==== SOURCE DATA ====

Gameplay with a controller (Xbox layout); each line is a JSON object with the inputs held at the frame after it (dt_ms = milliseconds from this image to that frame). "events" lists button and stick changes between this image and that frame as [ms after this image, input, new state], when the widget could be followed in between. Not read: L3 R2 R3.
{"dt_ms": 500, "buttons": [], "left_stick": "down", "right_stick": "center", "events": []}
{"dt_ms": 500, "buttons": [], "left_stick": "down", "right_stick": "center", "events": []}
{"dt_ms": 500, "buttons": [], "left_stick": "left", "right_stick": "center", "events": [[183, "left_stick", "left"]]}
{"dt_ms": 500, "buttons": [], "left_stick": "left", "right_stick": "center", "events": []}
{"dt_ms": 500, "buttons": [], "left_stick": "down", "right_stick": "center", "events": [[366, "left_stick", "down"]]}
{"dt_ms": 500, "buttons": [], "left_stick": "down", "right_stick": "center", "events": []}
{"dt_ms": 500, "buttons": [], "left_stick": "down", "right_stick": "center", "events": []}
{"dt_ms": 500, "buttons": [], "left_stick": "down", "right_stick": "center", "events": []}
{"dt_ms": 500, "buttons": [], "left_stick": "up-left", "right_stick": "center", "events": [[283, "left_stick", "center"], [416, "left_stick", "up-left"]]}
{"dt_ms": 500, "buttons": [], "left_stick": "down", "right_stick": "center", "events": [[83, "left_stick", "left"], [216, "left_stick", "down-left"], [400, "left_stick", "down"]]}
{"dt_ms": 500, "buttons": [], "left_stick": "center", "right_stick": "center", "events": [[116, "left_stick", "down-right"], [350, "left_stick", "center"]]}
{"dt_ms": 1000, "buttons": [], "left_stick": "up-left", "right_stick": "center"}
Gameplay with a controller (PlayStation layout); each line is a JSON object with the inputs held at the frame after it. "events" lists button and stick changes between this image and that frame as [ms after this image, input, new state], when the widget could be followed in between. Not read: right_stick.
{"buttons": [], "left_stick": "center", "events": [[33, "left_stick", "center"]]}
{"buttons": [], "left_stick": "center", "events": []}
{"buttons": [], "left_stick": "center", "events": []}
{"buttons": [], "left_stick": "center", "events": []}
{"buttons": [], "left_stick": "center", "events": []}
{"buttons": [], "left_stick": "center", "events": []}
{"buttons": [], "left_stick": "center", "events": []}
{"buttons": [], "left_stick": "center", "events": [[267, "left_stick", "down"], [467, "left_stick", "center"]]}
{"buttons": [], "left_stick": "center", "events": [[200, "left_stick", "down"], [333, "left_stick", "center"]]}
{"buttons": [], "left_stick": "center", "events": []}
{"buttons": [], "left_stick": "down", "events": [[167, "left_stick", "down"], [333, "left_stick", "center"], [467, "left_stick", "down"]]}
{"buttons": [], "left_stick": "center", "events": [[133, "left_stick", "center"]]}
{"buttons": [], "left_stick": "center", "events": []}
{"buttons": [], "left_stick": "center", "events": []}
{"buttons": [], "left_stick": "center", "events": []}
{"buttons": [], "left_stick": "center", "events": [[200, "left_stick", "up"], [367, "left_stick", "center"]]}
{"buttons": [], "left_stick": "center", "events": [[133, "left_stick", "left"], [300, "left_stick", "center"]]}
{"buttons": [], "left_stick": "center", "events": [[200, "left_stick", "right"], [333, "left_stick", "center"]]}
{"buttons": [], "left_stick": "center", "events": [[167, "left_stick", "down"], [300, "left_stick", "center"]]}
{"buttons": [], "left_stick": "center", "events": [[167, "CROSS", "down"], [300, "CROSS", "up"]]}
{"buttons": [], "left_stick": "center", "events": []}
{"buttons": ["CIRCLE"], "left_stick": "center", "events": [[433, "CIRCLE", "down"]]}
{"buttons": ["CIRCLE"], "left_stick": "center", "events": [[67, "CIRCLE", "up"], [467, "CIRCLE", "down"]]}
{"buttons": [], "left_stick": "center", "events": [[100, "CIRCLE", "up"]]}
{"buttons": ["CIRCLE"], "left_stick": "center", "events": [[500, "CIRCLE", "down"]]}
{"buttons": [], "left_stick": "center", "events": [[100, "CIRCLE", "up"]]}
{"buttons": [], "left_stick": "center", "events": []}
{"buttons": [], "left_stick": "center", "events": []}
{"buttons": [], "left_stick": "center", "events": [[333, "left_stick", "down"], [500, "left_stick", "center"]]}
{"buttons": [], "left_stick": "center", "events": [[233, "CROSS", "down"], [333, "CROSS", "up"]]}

====

- _WHAT TO PRODUCE_
The answer must be the full listing, written out word for word.

- _SOLUTION BELOW_
Gameplay with a controller (Xbox layout); each line is a JSON object with the inputs held at the frame after it (dt_ms = milliseconds from this image to that frame). "events" lists button and stick changes between this image and that frame as [ms after this image, input, new state], when the widget could be followed in between. Not read: L3 R2 R3.
{"dt_ms": 500, "buttons": [], "left_stick": "down", "right_stick": "center", "events": []}
{"dt_ms": 500, "buttons": [], "left_stick": "down", "right_stick": "center", "events": []}
{"dt_ms": 500, "buttons": [], "left_stick": "left", "right_stick": "center", "events": [[183, "left_stick", "left"]]}
{"dt_ms": 500, "buttons": [], "left_stick": "left", "right_stick": "center", "events": []}
{"dt_ms": 500, "buttons": [], "left_stick": "down", "right_stick": "center", "events": [[366, "left_stick", "down"]]}
{"dt_ms": 500, "buttons": [], "left_stick": "down", "right_stick": "center", "events": []}
{"dt_ms": 500, "buttons": [], "left_stick": "down", "right_stick": "center", "events": []}
{"dt_ms": 500, "buttons": [], "left_stick": "down", "right_stick": "center", "events": []}
{"dt_ms": 500, "buttons": [], "left_stick": "up-left", "right_stick": "center", "events": [[283, "left_stick", "center"], [416, "left_stick", "up-left"]]}
{"dt_ms": 500, "buttons": [], "left_stick": "down", "right_stick": "center", "events": [[83, "left_stick", "left"], [216, "left_stick", "down-left"], [400, "left_stick", "down"]]}
{"dt_ms": 500, "buttons": [], "left_stick": "center", "right_stick": "center", "events": [[116, "left_stick", "down-right"], [350, "left_stick", "center"]]}
{"dt_ms": 1000, "buttons": [], "left_stick": "up-left", "right_stick": "center"}
Gameplay with a controller (PlayStation layout); each line is a JSON object with the inputs held at the frame after it. "events" lists button and stick changes between this image and that frame as [ms after this image, input, new state], when the widget could be followed in between. Not read: right_stick.
{"buttons": [], "left_stick": "center", "events": [[33, "left_stick", "center"]]}
{"buttons": [], "left_stick": "center", "events": []}
{"buttons": [], "left_stick": "center", "events": []}
{"buttons": [], "left_stick": "center", "events": []}
{"buttons": [], "left_stick": "center", "events": []}
{"buttons": [], "left_stick": "center", "events": []}
{"buttons": [], "left_stick": "center", "events": []}
{"buttons": [], "left_stick": "center", "events": [[267, "left_stick", "down"], [467, "left_stick", "center"]]}
{"buttons": [], "left_stick": "center", "events": [[200, "left_stick", "down"], [333, "left_stick", "center"]]}
{"buttons": [], "left_stick": "center", "events": []}
{"buttons": [], "left_stick": "down", "events": [[167, "left_stick", "down"], [333, "left_stick", "center"], [467, "left_stick", "down"]]}
{"buttons": [], "left_stick": "center", "events": [[133, "left_stick", "center"]]}
{"buttons": [], "left_stick": "center", "events": []}
{"buttons": [], "left_stick": "center", "events": []}
{"buttons": [], "left_stick": "center", "events": []}
{"buttons": [], "left_stick": "center", "events": [[200, "left_stick", "up"], [367, "left_stick", "center"]]}
{"buttons": [], "left_stick": "center", "events": [[133, "left_stick", "left"], [300, "left_stick", "center"]]}
{"buttons": [], "left_stick": "center", "events": [[200, "left_stick", "right"], [333, "left_stick", "center"]]}
{"buttons": [], "left_stick": "center", "events": [[167, "left_stick", "down"], [300, "left_stick", "center"]]}
{"buttons": [], "left_stick": "center", "events": [[167, "CROSS", "down"], [300, "CROSS", "up"]]}
{"buttons": [], "left_stick": "center", "events": []}
{"buttons": ["CIRCLE"], "left_stick": "center", "events": [[433, "CIRCLE", "down"]]}
{"buttons": ["CIRCLE"], "left_stick": "center", "events": [[67, "CIRCLE", "up"], [467, "CIRCLE", "down"]]}
{"buttons": [], "left_stick": "center", "events": [[100, "CIRCLE", "up"]]}
{"buttons": ["CIRCLE"], "left_stick": "center", "events": [[500, "CIRCLE", "down"]]}
{"buttons": [], "left_stick": "center", "events": [[100, "CIRCLE", "up"]]}
{"buttons": [], "left_stick": "center", "events": []}
{"buttons": [], "left_stick": "center", "events": []}
{"buttons": [], "left_stick": "center", "events": [[333, "left_stick", "down"], [500, "left_stick", "center"]]}
{"buttons": [], "left_stick": "center", "events": [[233, "CROSS", "down"], [333, "CROSS", "up"]]}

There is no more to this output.